When AugustRose broke out into a rash from head to toe when we first got home from Russia. Head to the ER, no insurance card yet, no problem. Come on it lets get her well. Billed later, and then resubmitted it to insurance. The $1000.00 ER visit, later paid by insurance. Amount of effort to deal with it. One phone call to Blue Cross, and one phone call to the hospital...

Maybe I could find a program that would allow me to volunteer for free room and board.
Maybe I could stay with Anna and work in an orphanage in Khabarovsk...Missi, let's consider that!

Okay. I will think some more and then think some more!

Saturday, January 03, 2009

Any Wise Counselors Out There

Before I get to the serious stuff, here is something fun to share...Guess who came to our house last night........
You guessed it, THE TOOTH FAIRY!! So congrats to my little Anna Banananan, you lost your first tooth, on New Years Eve, 2008. You were very brave, and even the little bit of blood didn't scare you! Mommie is soo proud!

Where there is no wise guidance, the nation falls, but in the multitude of counselors there is victory.


Proverbs 11:14


So, I guess what I am getting at is, I need wise counsel.

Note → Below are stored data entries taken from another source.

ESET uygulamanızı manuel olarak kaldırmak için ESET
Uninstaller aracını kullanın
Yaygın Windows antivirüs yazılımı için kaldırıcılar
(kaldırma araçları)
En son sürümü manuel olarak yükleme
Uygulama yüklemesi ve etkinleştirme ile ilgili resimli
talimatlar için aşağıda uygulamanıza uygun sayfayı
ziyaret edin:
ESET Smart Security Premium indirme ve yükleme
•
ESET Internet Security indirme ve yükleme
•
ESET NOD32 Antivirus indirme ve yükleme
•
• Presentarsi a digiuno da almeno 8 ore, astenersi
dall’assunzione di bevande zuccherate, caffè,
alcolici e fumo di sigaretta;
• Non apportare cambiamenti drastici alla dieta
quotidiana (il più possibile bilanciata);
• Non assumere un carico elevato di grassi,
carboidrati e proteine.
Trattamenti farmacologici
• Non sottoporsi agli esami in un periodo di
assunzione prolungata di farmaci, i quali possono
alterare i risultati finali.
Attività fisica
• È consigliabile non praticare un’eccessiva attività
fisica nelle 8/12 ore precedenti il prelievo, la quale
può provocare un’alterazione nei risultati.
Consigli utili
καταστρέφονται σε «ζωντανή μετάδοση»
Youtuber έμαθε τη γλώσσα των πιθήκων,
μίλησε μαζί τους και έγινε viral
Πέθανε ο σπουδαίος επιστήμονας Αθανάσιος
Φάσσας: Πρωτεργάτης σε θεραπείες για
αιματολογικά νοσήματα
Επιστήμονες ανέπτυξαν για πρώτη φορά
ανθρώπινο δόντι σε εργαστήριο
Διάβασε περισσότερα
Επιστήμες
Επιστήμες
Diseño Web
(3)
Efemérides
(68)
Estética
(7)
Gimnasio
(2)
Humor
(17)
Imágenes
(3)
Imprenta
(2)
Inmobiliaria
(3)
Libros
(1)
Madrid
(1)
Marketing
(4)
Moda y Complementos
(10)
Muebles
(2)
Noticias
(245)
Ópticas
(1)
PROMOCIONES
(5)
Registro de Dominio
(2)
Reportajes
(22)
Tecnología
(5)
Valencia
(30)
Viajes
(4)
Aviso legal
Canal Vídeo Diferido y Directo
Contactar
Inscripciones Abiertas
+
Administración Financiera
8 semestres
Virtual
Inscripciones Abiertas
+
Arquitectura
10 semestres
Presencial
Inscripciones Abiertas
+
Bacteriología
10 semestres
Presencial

Many of you know that I have struggled with my job this year. There is something very off with the way I have approached my job. It feels strangely sad to go everyday, as if there is something broken that I cannot fix.


I have had tough years, but not like this.


The children lack an overall drive to learn and regardless of my "desire to inspire" it is not getting better. My sincere hope is that when I go back next week, I will see the light in their eyes and I can begin to do the job intended.


But, for those of you who don't know, I sent my resume to AAS a few months ago.( School in Moscow and St. Peterburg Russia)


I didn't get a response, but a blogger friend suggested I push a bit more. I sent my resume directly to the principal and got a lovely email. I answered the questions and added a few of my own. I keep saying this is a huge longshot since I would obviously be bringing two children along, and typically they like to hire singles and married couples. (Usually without a granny and two little ones)


Anyway, I have so many reasons to stay here in Virginia. So why do I keep getting pulled in the direction of Russia? I need help here. I need to know why I shouldn't go. Again, I don't have the job, but I need WISE COUNSEL on whether or not this is a crazy idea.



So if there are any WISE COUNSELORS out there, would you pack your family and move overseas or stay at your job where you are comfortable?